### Provided data
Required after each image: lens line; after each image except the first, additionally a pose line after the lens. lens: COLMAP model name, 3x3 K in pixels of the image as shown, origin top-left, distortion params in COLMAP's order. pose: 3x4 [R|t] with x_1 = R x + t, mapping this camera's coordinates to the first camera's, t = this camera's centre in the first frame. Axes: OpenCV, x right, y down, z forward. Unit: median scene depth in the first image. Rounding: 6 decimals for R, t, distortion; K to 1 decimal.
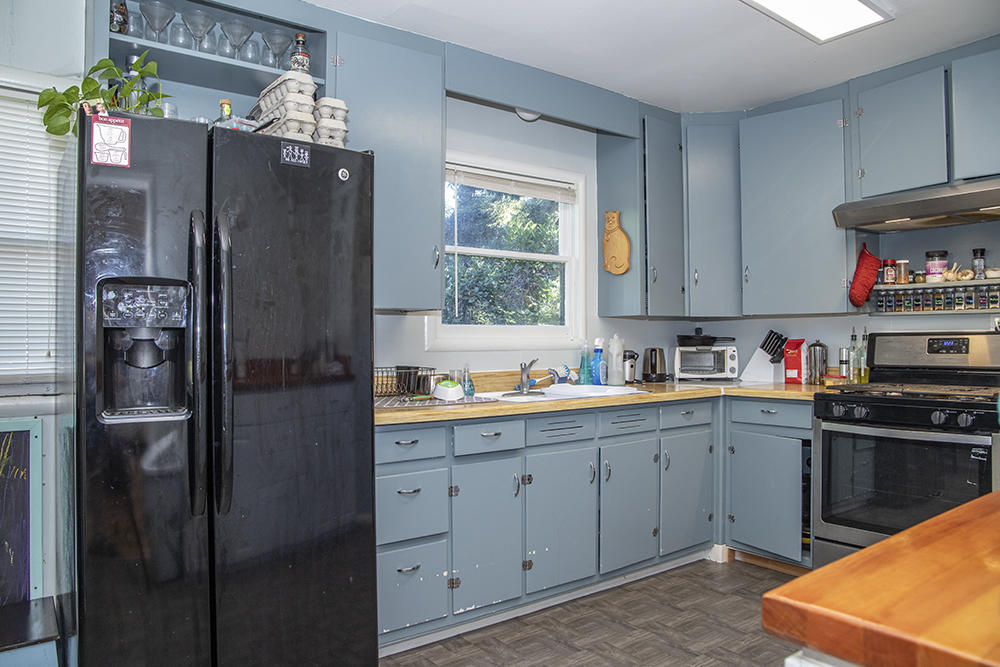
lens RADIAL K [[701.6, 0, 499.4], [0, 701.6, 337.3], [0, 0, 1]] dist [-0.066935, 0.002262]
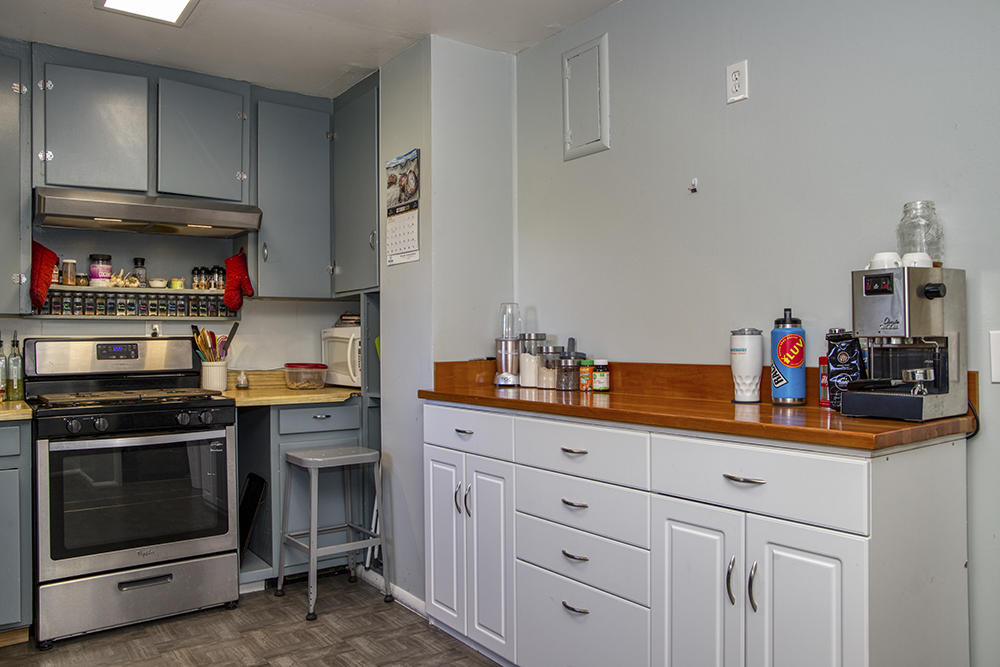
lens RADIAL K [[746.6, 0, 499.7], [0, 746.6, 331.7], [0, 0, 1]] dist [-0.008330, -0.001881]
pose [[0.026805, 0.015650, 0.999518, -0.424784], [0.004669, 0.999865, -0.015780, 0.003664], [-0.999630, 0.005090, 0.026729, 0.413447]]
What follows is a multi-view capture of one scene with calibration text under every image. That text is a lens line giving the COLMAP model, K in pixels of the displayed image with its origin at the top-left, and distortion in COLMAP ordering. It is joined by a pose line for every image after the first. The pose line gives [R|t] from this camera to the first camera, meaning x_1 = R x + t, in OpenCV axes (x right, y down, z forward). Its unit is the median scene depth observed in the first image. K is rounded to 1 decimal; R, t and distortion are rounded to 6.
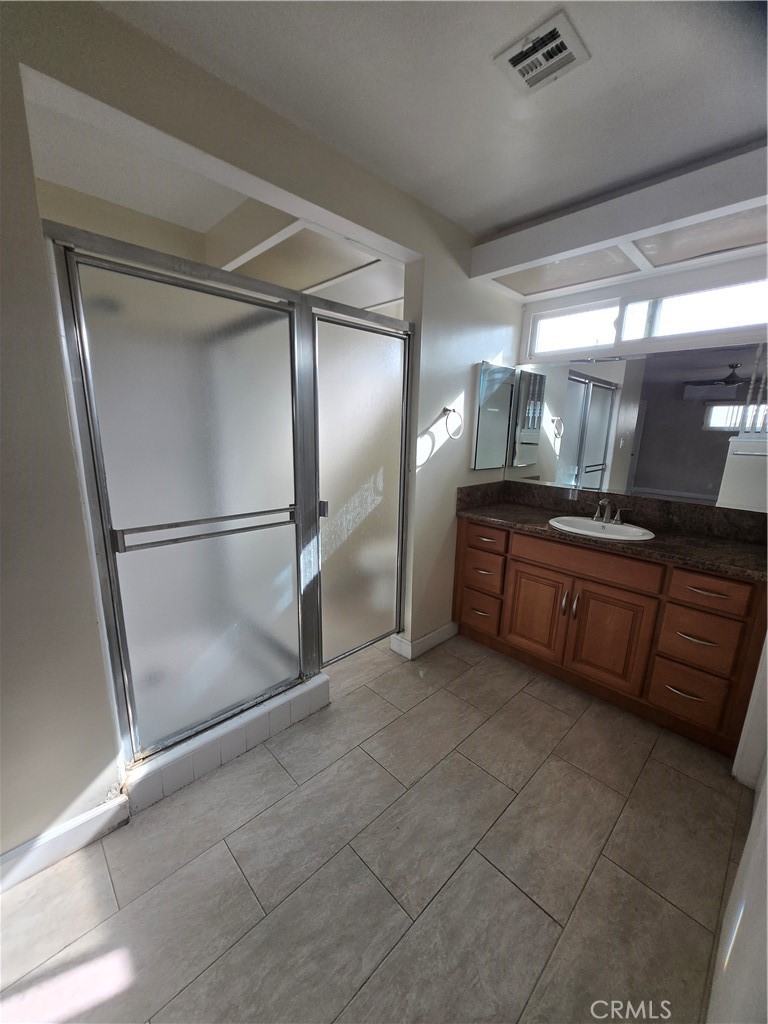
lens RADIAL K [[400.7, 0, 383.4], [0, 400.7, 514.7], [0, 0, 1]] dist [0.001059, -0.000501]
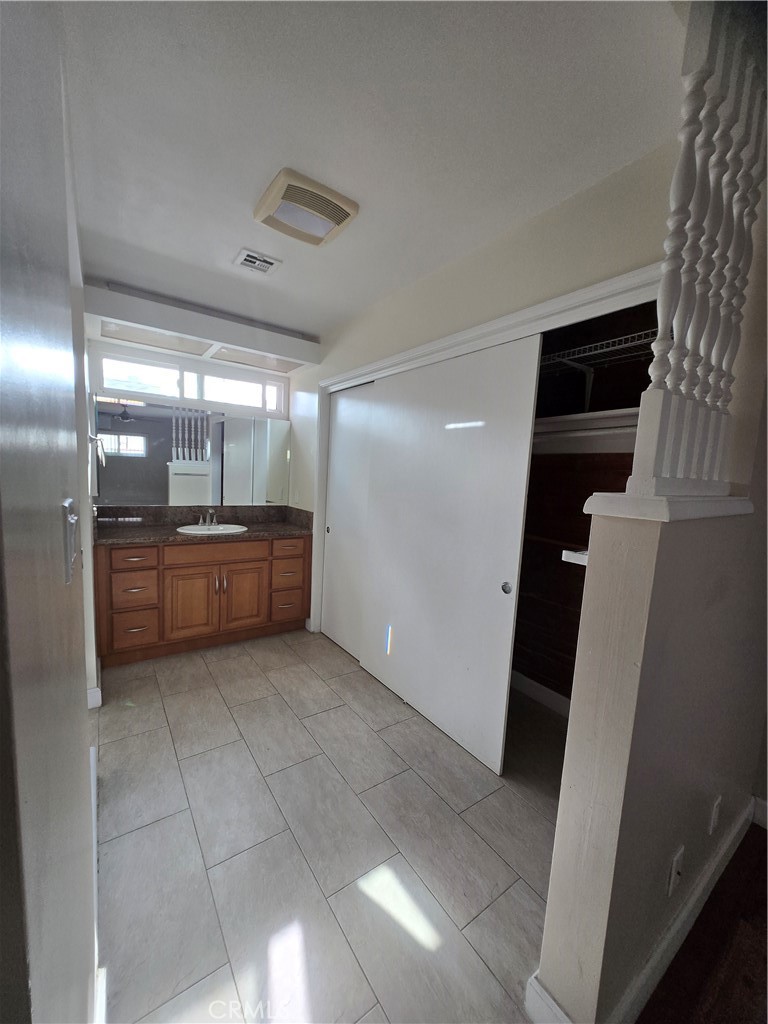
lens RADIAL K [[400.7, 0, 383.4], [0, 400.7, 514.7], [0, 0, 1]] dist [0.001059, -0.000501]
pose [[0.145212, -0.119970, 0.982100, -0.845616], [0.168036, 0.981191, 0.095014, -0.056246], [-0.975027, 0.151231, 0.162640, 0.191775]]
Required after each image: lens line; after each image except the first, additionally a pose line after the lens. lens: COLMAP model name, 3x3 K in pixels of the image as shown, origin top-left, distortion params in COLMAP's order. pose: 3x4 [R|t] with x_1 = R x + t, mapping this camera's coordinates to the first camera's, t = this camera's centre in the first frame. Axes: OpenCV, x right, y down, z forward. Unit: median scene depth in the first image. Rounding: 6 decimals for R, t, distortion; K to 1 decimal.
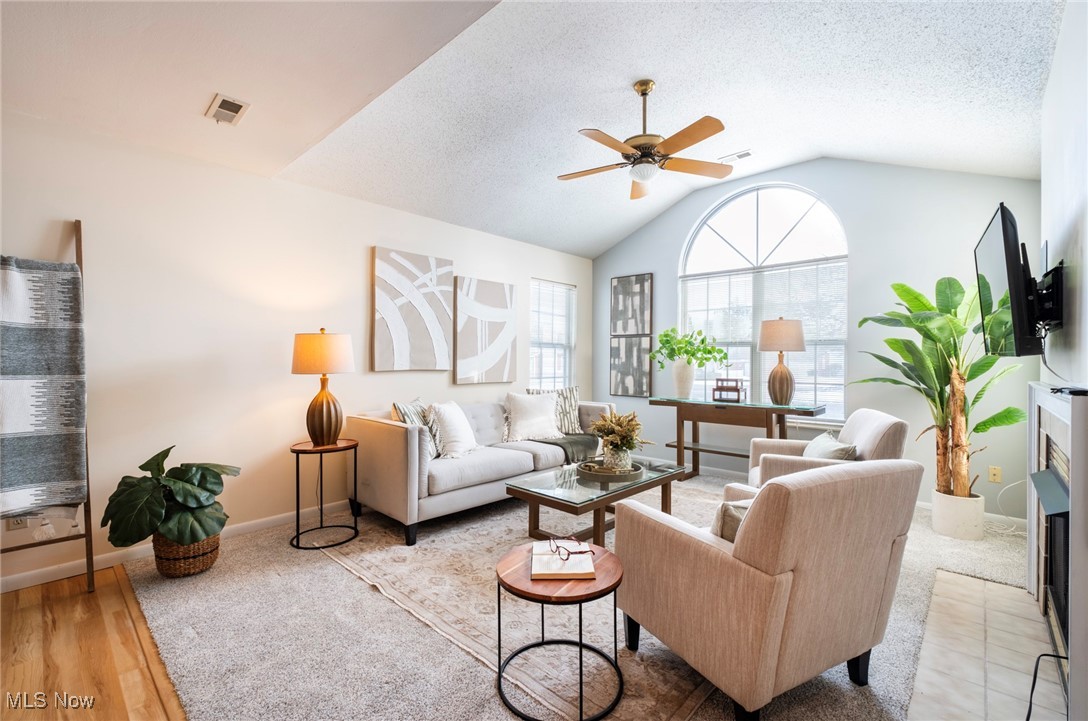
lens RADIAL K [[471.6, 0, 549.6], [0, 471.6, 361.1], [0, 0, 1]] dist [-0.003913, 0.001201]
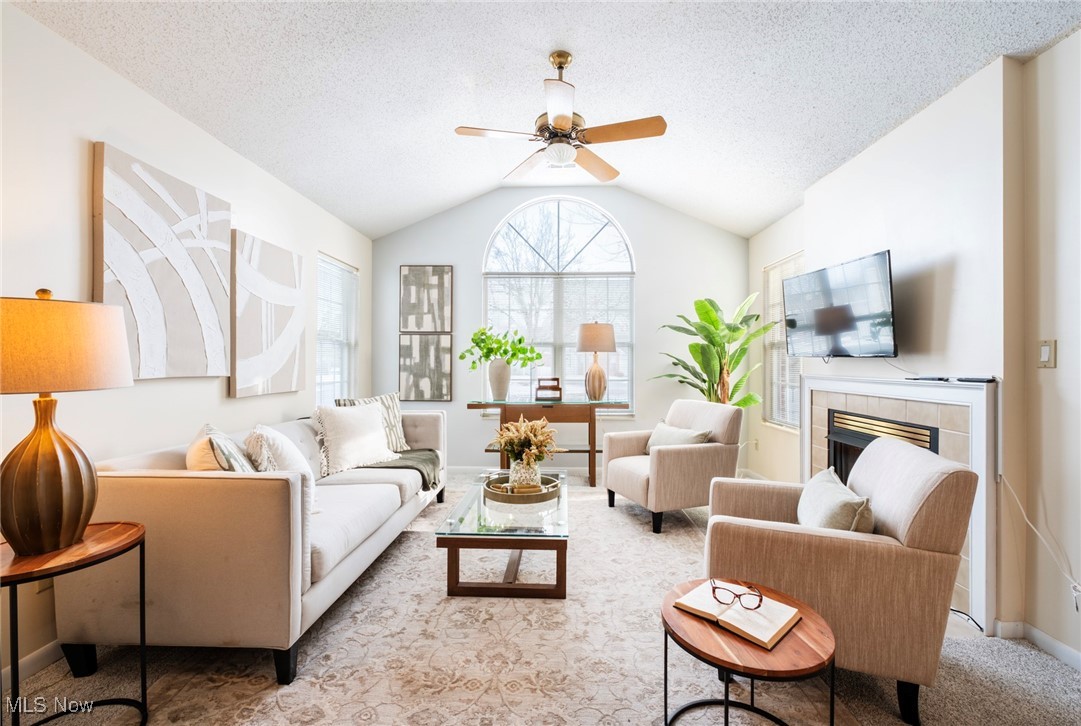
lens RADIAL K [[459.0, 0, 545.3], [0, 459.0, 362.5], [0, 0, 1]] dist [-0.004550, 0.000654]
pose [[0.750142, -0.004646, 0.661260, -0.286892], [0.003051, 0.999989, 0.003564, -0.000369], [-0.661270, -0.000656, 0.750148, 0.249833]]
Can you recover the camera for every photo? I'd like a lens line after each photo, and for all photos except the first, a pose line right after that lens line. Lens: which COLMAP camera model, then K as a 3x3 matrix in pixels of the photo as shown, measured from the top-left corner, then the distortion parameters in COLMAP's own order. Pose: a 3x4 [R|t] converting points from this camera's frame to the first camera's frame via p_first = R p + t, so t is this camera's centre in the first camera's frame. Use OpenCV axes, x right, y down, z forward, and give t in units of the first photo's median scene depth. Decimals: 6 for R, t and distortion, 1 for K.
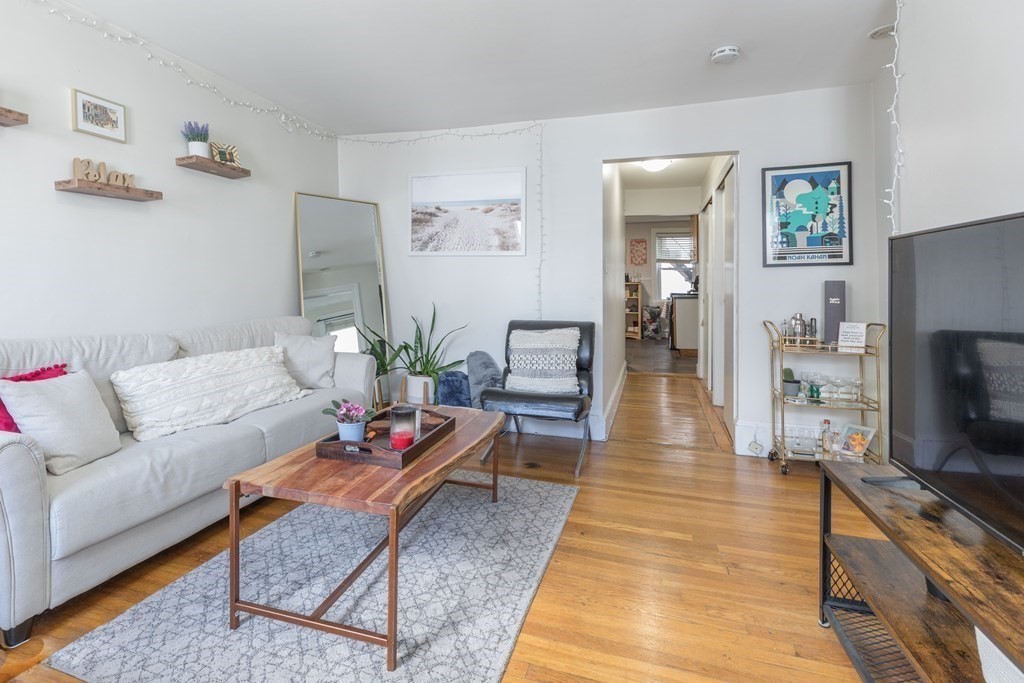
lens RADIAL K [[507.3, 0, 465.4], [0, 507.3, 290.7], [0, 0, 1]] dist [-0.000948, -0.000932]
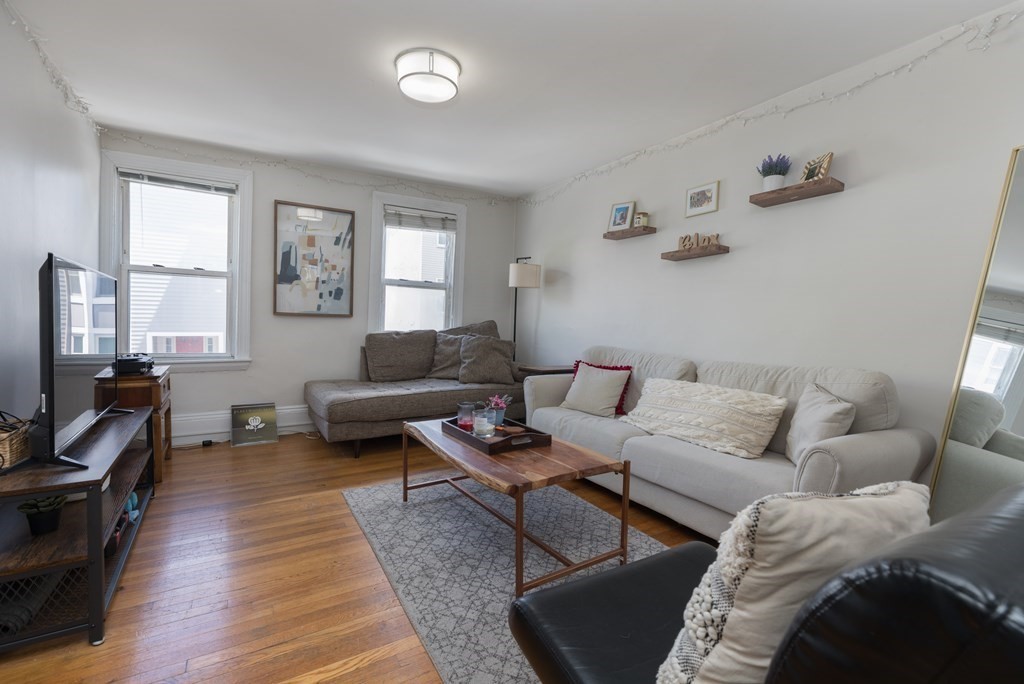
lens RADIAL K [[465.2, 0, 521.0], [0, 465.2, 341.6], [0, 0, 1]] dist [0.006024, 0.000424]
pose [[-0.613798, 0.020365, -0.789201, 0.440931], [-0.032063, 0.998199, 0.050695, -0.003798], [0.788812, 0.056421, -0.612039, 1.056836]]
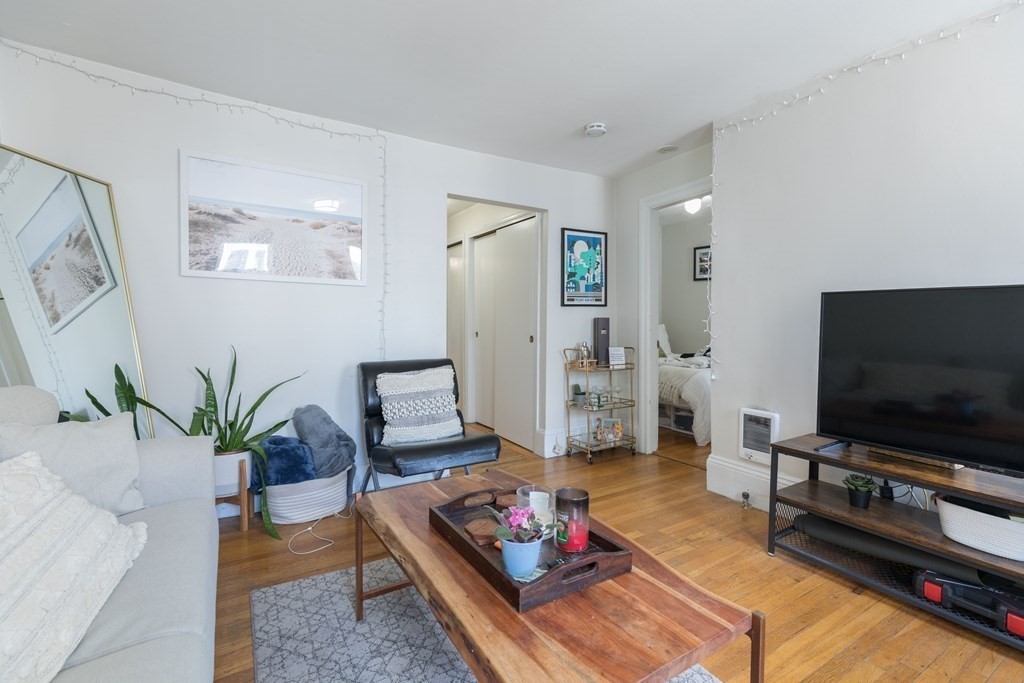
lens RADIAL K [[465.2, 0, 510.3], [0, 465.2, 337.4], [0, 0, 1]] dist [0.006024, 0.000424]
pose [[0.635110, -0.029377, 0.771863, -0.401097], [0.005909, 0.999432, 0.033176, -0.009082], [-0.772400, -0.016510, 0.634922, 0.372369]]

### Exercise goal
Leaving the images behind, set down every entry word for word.

### Exercise response
Required after each image: lens line; after each image except the first, additionally a pose line after the lens. lens: COLMAP model name, 3x3 K in pixels of the image as shown, origin top-left, distortion params in COLMAP's order. pose: 3x4 [R|t] with x_1 = R x + t, mapping this camera's coordinates to the first camera's, t = this camera's centre in the first frame. Axes: OpenCV, x right, y down, z forward. Unit: median scene depth in the first image. Rounding: 6 decimals for R, t, distortion; K to 1 decimal.
lens RADIAL K [[701.6, 0, 499.4], [0, 701.6, 337.3], [0, 0, 1]] dist [-0.066935, 0.002262]
lens RADIAL K [[746.6, 0, 499.7], [0, 746.6, 331.7], [0, 0, 1]] dist [-0.008330, -0.001881]
pose [[0.026805, 0.015650, 0.999518, -0.424784], [0.004669, 0.999865, -0.015780, 0.003664], [-0.999630, 0.005090, 0.026729, 0.413447]]
What follows is a multi-view capture of one scene with calibration text under every image. That text is a lens line giving the COLMAP model, K in pixels of the displayed image with its origin at the top-left, and distortion in COLMAP ordering. It is joined by a pose line for every image after the first. The pose line gives [R|t] from this camera to the first camera, meaning x_1 = R x + t, in OpenCV axes (x right, y down, z forward). Its unit is the median scene depth observed in the first image. K is rounded to 1 decimal; R, t and distortion are rounded to 6.
lens RADIAL K [[400.7, 0, 383.4], [0, 400.7, 514.7], [0, 0, 1]] dist [0.001059, -0.000501]
lens RADIAL K [[400.7, 0, 383.4], [0, 400.7, 514.7], [0, 0, 1]] dist [0.001059, -0.000501]
pose [[0.145212, -0.119970, 0.982100, -0.845616], [0.168036, 0.981191, 0.095014, -0.056246], [-0.975027, 0.151231, 0.162640, 0.191775]]
Required after each image: lens line; after each image except the first, additionally a pose line after the lens. lens: COLMAP model name, 3x3 K in pixels of the image as shown, origin top-left, distortion params in COLMAP's order. pose: 3x4 [R|t] with x_1 = R x + t, mapping this camera's coordinates to the first camera's, t = this camera's centre in the first frame. Axes: OpenCV, x right, y down, z forward. Unit: median scene depth in the first image. Rounding: 6 decimals for R, t, distortion; K to 1 decimal.
lens RADIAL K [[471.6, 0, 549.6], [0, 471.6, 361.1], [0, 0, 1]] dist [-0.003913, 0.001201]
lens RADIAL K [[459.0, 0, 545.3], [0, 459.0, 362.5], [0, 0, 1]] dist [-0.004550, 0.000654]
pose [[0.750142, -0.004646, 0.661260, -0.286892], [0.003051, 0.999989, 0.003564, -0.000369], [-0.661270, -0.000656, 0.750148, 0.249833]]
Can you recover the camera for every photo? I'd like a lens line after each photo, and for all photos except the first, a pose line right after that lens line. Lens: which COLMAP camera model, then K as a 3x3 matrix in pixels of the photo as shown, measured from the top-left corner, then the distortion parameters in COLMAP's own order. Pose: a 3x4 [R|t] converting points from this camera's frame to the first camera's frame via p_first = R p + t, so t is this camera's centre in the first camera's frame. Use OpenCV axes, x right, y down, z forward, and give t in units of the first photo's median scene depth. Decimals: 6 for R, t and distortion, 1 for K.
lens RADIAL K [[507.3, 0, 465.4], [0, 507.3, 290.7], [0, 0, 1]] dist [-0.000948, -0.000932]
lens RADIAL K [[465.2, 0, 521.0], [0, 465.2, 341.6], [0, 0, 1]] dist [0.006024, 0.000424]
pose [[-0.613798, 0.020365, -0.789201, 0.440931], [-0.032063, 0.998199, 0.050695, -0.003798], [0.788812, 0.056421, -0.612039, 1.056836]]
lens RADIAL K [[465.2, 0, 510.3], [0, 465.2, 337.4], [0, 0, 1]] dist [0.006024, 0.000424]
pose [[0.635110, -0.029377, 0.771863, -0.401097], [0.005909, 0.999432, 0.033176, -0.009082], [-0.772400, -0.016510, 0.634922, 0.372369]]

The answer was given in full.